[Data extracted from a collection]
=-=-=-=-=

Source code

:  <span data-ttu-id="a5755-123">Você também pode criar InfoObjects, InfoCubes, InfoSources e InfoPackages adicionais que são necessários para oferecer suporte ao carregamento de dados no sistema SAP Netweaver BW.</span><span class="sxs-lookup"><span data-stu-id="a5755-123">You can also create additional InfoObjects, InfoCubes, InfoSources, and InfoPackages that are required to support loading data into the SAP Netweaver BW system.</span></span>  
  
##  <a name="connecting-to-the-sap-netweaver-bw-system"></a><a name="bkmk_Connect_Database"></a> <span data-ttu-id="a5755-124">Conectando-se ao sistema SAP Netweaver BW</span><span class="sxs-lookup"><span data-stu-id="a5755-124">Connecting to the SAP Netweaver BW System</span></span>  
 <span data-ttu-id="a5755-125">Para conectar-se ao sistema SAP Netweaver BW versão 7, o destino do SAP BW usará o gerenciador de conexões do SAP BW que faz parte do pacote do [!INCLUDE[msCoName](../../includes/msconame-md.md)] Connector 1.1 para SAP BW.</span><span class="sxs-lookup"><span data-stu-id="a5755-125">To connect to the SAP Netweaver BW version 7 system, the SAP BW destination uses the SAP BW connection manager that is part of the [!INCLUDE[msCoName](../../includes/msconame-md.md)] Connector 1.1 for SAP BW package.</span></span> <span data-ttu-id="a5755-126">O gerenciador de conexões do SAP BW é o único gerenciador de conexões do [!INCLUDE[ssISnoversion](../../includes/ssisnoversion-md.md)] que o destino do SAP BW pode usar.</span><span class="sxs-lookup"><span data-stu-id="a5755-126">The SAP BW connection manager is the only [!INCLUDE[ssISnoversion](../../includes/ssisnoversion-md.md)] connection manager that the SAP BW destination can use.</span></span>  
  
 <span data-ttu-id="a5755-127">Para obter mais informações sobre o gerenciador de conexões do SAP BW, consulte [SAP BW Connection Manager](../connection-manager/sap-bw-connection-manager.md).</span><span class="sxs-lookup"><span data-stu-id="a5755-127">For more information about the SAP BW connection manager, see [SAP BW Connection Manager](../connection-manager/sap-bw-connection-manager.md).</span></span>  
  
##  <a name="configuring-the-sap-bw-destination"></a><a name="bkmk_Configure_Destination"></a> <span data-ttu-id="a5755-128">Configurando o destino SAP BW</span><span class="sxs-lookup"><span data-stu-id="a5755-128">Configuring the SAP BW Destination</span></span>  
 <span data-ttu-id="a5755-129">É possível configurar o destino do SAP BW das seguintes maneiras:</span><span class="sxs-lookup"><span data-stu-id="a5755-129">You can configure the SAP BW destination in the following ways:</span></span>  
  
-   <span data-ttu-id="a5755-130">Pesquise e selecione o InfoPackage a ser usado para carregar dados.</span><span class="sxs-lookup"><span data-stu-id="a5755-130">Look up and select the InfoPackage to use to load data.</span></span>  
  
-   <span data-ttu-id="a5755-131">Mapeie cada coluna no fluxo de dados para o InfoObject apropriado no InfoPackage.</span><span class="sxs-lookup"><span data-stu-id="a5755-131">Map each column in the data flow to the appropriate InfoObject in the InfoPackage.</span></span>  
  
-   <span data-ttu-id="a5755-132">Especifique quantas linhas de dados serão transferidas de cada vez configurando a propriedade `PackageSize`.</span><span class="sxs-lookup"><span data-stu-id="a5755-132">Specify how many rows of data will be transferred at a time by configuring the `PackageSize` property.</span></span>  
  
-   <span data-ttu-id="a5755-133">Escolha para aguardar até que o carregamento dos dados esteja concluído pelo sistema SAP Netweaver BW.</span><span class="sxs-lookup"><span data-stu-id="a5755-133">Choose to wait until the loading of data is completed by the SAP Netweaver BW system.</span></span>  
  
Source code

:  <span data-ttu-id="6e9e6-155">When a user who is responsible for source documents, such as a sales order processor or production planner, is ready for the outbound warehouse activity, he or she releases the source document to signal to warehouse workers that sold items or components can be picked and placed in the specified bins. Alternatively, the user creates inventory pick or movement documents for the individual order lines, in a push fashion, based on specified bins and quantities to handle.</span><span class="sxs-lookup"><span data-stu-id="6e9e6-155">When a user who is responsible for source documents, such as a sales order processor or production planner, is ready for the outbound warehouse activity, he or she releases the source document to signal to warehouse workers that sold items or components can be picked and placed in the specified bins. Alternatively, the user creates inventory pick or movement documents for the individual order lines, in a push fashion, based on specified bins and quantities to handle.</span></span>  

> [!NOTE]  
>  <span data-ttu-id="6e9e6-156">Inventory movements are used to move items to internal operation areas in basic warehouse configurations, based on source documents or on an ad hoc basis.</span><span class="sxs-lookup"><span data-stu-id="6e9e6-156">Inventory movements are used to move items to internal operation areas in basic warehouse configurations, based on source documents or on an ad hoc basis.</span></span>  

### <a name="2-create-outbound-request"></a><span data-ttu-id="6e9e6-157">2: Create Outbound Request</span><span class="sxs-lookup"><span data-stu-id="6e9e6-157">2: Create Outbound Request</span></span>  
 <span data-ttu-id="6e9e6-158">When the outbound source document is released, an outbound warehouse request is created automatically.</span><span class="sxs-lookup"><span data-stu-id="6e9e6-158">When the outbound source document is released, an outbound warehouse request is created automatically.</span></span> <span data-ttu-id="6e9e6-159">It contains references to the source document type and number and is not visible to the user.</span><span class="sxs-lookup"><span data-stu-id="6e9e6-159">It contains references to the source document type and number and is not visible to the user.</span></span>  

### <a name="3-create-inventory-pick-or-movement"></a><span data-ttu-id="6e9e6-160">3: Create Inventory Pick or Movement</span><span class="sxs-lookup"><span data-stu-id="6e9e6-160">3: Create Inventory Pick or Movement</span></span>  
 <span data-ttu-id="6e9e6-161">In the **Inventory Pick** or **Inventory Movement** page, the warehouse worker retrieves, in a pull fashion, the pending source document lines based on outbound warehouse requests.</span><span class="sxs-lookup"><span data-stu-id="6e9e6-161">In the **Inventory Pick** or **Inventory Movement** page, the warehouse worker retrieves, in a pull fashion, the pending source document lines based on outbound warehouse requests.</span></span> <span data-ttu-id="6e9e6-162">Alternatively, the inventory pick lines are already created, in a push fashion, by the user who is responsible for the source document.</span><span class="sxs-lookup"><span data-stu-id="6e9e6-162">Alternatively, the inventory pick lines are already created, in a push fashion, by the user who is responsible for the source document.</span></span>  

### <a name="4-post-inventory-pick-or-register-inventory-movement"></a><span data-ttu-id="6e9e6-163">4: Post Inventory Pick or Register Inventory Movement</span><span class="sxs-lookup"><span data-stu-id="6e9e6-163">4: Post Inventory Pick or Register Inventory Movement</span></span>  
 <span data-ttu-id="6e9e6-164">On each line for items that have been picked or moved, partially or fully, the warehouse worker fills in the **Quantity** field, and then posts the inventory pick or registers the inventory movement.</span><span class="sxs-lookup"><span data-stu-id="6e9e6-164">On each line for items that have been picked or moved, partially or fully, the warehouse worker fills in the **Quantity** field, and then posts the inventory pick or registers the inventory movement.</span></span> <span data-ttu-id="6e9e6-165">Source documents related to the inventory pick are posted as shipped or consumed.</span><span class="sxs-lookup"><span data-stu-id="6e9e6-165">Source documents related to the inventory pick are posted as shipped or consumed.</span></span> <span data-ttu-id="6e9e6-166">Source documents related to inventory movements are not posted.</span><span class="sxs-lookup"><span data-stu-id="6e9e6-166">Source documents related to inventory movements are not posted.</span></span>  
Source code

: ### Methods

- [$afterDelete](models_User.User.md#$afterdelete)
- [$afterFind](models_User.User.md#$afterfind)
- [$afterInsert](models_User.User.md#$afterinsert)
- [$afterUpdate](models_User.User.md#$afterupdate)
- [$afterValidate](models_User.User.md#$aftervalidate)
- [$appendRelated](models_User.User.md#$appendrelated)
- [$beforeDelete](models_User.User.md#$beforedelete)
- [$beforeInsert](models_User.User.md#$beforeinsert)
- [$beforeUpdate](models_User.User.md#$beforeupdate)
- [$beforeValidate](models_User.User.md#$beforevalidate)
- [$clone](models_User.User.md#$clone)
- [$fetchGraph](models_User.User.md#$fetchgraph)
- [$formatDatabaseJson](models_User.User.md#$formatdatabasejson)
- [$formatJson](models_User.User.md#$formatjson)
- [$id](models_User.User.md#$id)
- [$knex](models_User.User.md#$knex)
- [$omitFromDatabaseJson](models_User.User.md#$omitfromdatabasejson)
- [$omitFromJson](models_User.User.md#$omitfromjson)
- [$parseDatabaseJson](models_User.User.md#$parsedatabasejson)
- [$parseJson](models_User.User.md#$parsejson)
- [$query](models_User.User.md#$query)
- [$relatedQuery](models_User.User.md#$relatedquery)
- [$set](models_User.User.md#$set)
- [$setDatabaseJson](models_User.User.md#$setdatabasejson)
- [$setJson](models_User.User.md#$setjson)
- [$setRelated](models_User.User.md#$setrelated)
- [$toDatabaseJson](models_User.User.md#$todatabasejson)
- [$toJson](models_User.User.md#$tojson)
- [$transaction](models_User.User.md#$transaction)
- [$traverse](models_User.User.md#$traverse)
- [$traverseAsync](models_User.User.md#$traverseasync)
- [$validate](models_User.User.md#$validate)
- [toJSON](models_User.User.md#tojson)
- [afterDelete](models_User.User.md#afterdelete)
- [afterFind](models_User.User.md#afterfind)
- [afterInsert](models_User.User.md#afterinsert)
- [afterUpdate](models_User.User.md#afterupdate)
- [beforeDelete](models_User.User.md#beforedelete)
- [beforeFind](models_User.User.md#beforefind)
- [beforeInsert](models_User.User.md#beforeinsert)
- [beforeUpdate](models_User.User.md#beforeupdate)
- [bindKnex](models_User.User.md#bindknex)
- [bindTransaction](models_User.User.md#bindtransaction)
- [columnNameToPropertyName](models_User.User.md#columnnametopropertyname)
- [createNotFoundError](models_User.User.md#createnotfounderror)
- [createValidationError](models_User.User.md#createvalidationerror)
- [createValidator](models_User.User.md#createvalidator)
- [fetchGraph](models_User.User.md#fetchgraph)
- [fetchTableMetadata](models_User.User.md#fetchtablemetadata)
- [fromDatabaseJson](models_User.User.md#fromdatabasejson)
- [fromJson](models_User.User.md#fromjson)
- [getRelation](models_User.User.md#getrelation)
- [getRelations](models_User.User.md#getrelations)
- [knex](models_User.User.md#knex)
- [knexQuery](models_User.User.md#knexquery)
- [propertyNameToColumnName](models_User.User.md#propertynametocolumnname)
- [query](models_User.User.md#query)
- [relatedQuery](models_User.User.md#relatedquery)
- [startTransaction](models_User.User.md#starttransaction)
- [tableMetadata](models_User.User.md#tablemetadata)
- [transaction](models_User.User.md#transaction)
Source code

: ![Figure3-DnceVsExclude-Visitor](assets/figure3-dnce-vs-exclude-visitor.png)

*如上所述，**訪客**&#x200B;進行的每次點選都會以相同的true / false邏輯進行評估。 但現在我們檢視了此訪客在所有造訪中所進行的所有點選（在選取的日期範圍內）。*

=-=-=-=-=

What is needed is an exact copy of the lines from the one containing "- [bindKnex](models_User.User.md#bindknex)" through the last line of the records above, both included.

** Written solution **
- [bindKnex](models_User.User.md#bindknex)
- [bindTransaction](models_User.User.md#bindtransaction)
- [columnNameToPropertyName](models_User.User.md#columnnametopropertyname)
- [createNotFoundError](models_User.User.md#createnotfounderror)
- [createValidationError](models_User.User.md#createvalidationerror)
- [createValidator](models_User.User.md#createvalidator)
- [fetchGraph](models_User.User.md#fetchgraph)
- [fetchTableMetadata](models_User.User.md#fetchtablemetadata)
- [fromDatabaseJson](models_User.User.md#fromdatabasejson)
- [fromJson](models_User.User.md#fromjson)
- [getRelation](models_User.User.md#getrelation)
- [getRelations](models_User.User.md#getrelations)
- [knex](models_User.User.md#knex)
- [knexQuery](models_User.User.md#knexquery)
- [propertyNameToColumnName](models_User.User.md#propertynametocolumnname)
- [query](models_User.User.md#query)
- [relatedQuery](models_User.User.md#relatedquery)
- [startTransaction](models_User.User.md#starttransaction)
- [tableMetadata](models_User.User.md#tablemetadata)
- [transaction](models_User.User.md#transaction)
Source code

: ![Figure3-DnceVsExclude-Visitor](assets/figure3-dnce-vs-exclude-visitor.png)

*如上所述，**訪客**&#x200B;進行的每次點選都會以相同的true / false邏輯進行評估。 但現在我們檢視了此訪客在所有造訪中所進行的所有點選（在選取的日期範圍內）。*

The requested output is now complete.